Privilege access management (PAM) as of late has become a major area of cybersecurity focus because cybercriminals have become more adept at targeting attacks at specific individuals within organizations. The goal of these attacks is to compromise the credentials of individuals within an organization that would most likely have access to an organization’s sensitive data, such as chief financial officer or head of engineering. The primary mechanism employed to compromise these credentials is a phishing attack in the form of an email so carefully crafted, that it fools harried senior executives into inadvertently giving up the keys to the proverbial digital kingdom.
Known as a whaling attack because of the value of the credentials being compromised, it’s not surprising that defending against these types of attacks is becoming something of an obsession for IT organizations. A survey of 200 cybersecurity professionals conducted by Cybersecurity Insiders, on behalf of Hysolate, a provider of software for managing virtual workstations that are optimized to protect privileged users, finds that 42 percent of organizations have completed or are actively implementing additional security measures for privileged users. Another 35 percent have identified privileged access management as a top three priority and are evaluating methods to help achieve that goal.
The Hysolate survey comes on the heels of a similar PAM report published by Gartner, forecasts that by 2021 a total of 40 percent of organizations that use formal change management practices will have embedded and integrated PAM tools within them to reduce the overall risk surface. That’s up from less than 10 percent in 2018. Much of the effort is being driven by a variety of regulations that require organizations to pass audits showing who in the organization has access to what data precisely when.
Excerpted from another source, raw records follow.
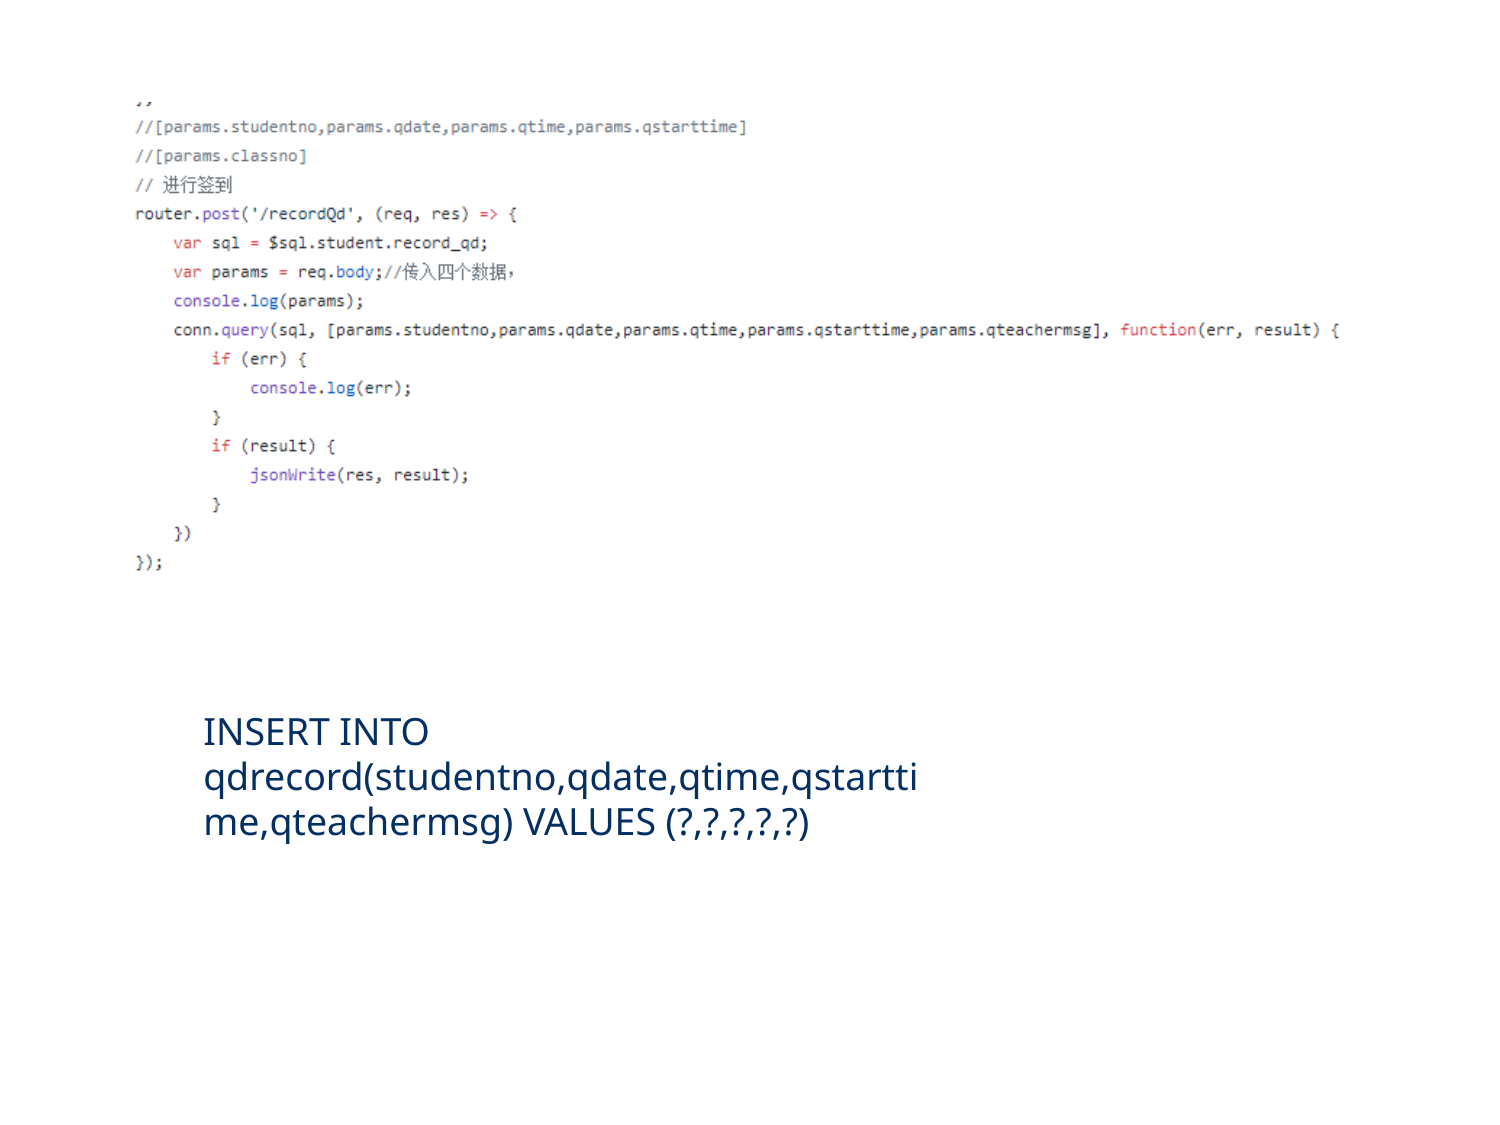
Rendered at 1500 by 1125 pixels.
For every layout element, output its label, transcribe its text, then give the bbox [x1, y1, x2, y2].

picture [133, 102, 1367, 588]
text_box INSERT INTO qdrecord(studentno,qdate,qtime,qstarttime,qteachermsg) VALUES (?,?,?,?,?) [188, 700, 939, 851]
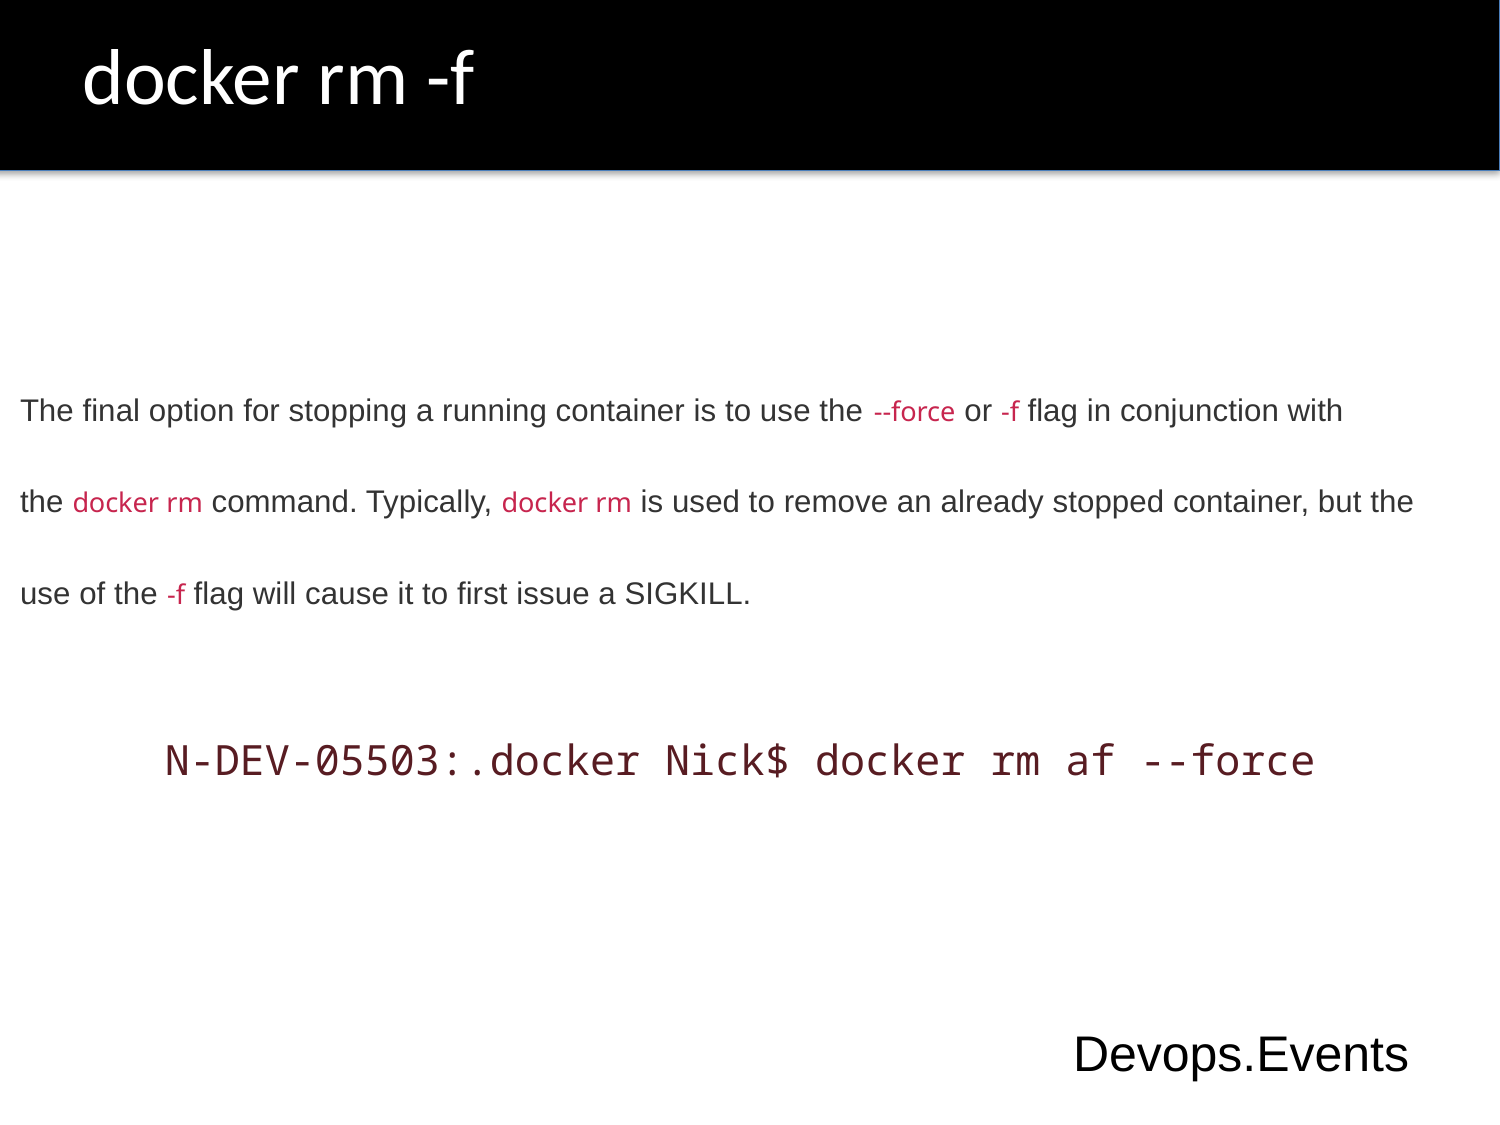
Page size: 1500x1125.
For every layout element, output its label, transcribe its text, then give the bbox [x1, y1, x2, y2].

title docker rm -f [74, 18, 1426, 129]
list The final option for stopping a running container is to use the --force or -f flag in conjunction with the docker rm command. Typically, docker rm is used to remove an already stopped container, but the use of the -f flag will cause it to first issue a SIGKILL. N-DEV-05503:.docker Nick$ docker rm af --force [12, 327, 1468, 891]
text_box [0, 0, 1500, 171]
text_box Devops.Events [991, 1013, 1491, 1101]
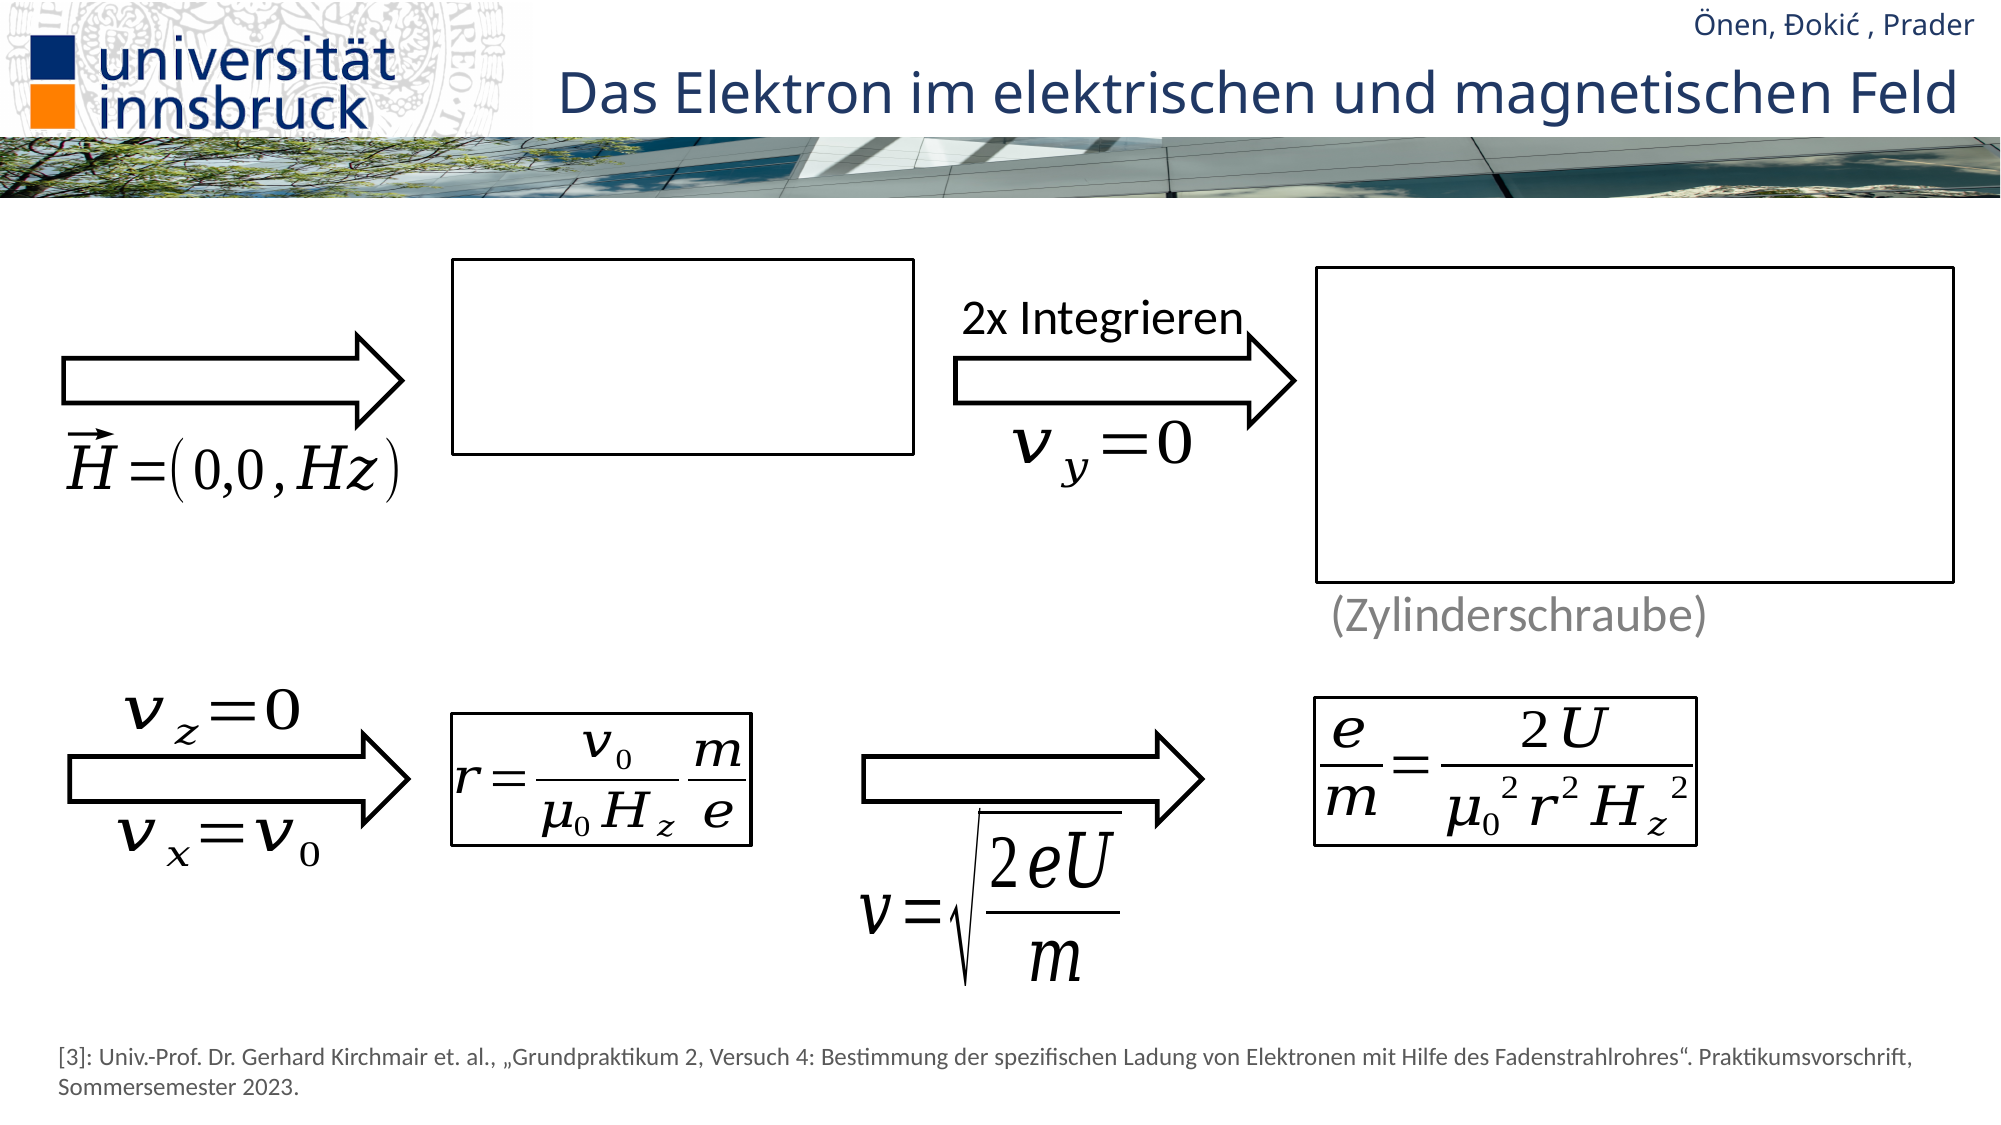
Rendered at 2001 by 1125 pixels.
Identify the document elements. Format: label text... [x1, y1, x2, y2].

text_box [954, 345, 1296, 428]
text_box (Zylinderschraube) [1316, 574, 1750, 650]
text_box [862, 731, 1204, 827]
text_box [68, 731, 410, 827]
text_box [62, 333, 404, 428]
text_box [3]: Univ.-Prof. Dr. Gerhard Kirchmair et. al., „Grundpraktikum 2, Versuch 4: Bestimmung der spezifischen Ladung von Elektronen mit Hilfe des Fadenstrahlrohres“. Praktikumsvorschrift, Sommersemester 2023. [43, 1033, 2000, 1108]
picture [0, 24, 2001, 198]
title Das Elektron im elektrischen und magnetischen Feld [511, 40, 1990, 150]
text_box 2x Integrieren [946, 277, 1260, 353]
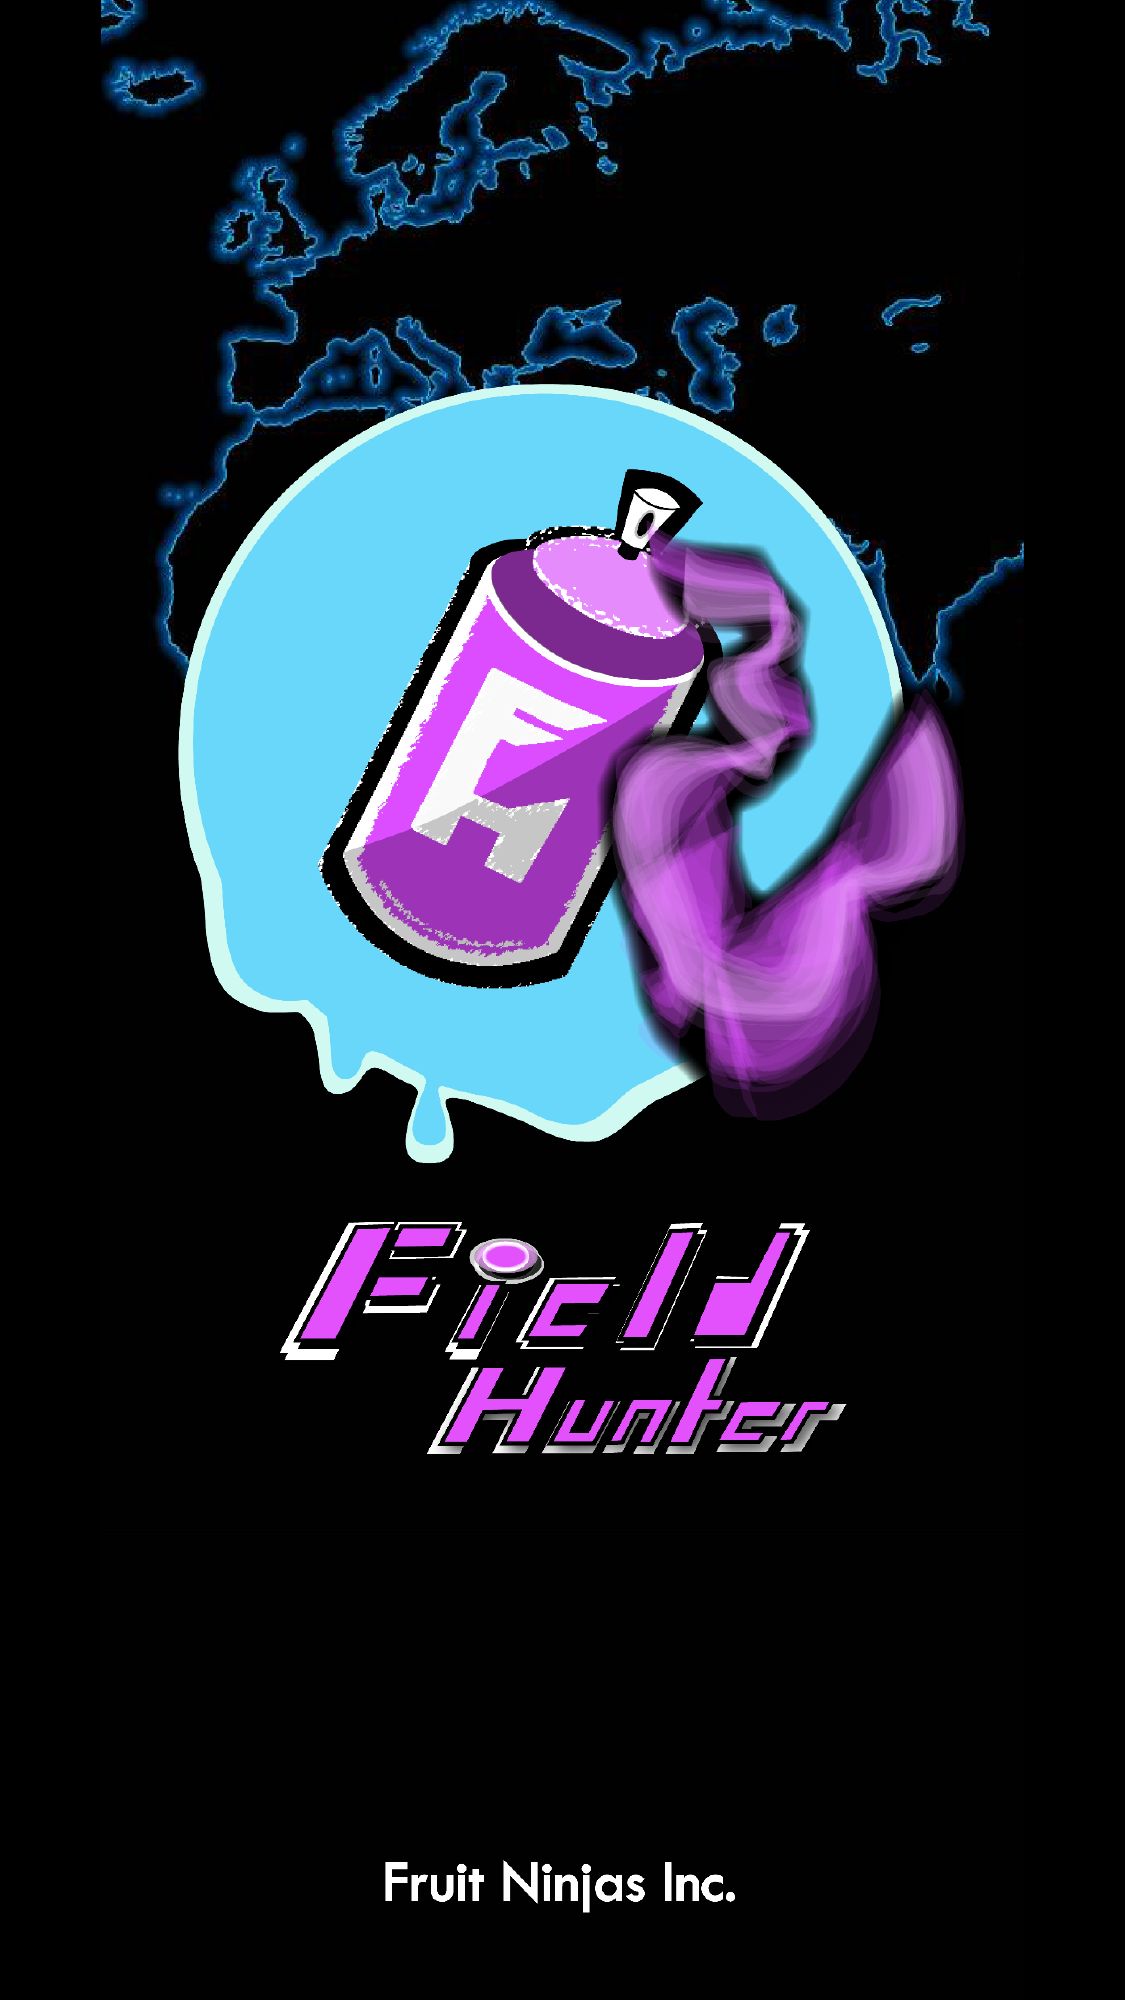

Overcoming PAM’s obstacles to find its value
Managed service providers (MSPs) should take note of this trend because implementing PAM is far from easy. Most organizations are not entirely sure who has access to what inside their organizations largely because business managers usually determine who should have access to what applications. That usually gets dutifully recorded somewhere in the bowels of the IT department. But when individuals take on new roles inside organizations, no one remembers to adjust their access privileges. Over time, these individuals wind up with access to nearly everything. In some organizations, everyone has privileged access to everything simply because it was deemed too inconvenient to manage the process.
When individuals take on new roles inside organizations, no one remembers to adjust their access privileges. Over time, these individuals wind up with access to nearly everything.
Phishing attacks are the most common attack vector employed by cybercriminals, so most MSPs that focus on cybersecurity have already strengthened their ability to combat these threats on behalf of their customers. Beyond thwarting phishing attacks, there’s an opportunity for MSPs to help organizations bring some order to a chaotic set of privileged access processes. Those managed services should span everything from discovery and assessment to the daily management of the granting of the privileges themselves. That latter service is going to be especially attractive to any organization that operates in a heavily regulated industry. Third-party validation of a privilege access process goes a very long way to achieving both cybersecurity and privacy compliance mandates.
PAM, of course, isn’t going to prevent phishing attacks from being launched, but is a critical element of any strategy to constrain the attack surface that needs to be defended. Organizations that need to defend everything equally are doomed to cybersecurity failure. In fact, it’s arguably always in the best interests of the MSP to make sure the attack surface that needs to be defended remains as small as possible. A good place to start shrinking that attack surface is to reduce the number of high value credentials that can be compromised in the first place.